[Collected data]

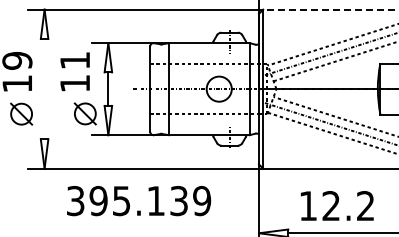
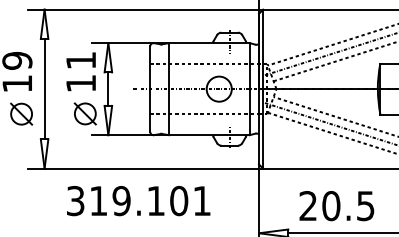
line at (330, 9): dashed -> solid
text at (74, 71) position: (74, 71) -> (80, 71)
line at (44, 88): none -> present
text at (150, 200): 395.139 -> 319.101
text at (336, 206): 12.2 -> 20.5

Instructions to follow – Could you transcribe every line of the data above character for character, leaving the pictures out?

Exercise answer –
line at (330, 9): dashed -> solid
text at (74, 71) position: (74, 71) -> (80, 71)
line at (44, 88): none -> present
text at (150, 200): 395.139 -> 319.101
text at (336, 206): 12.2 -> 20.5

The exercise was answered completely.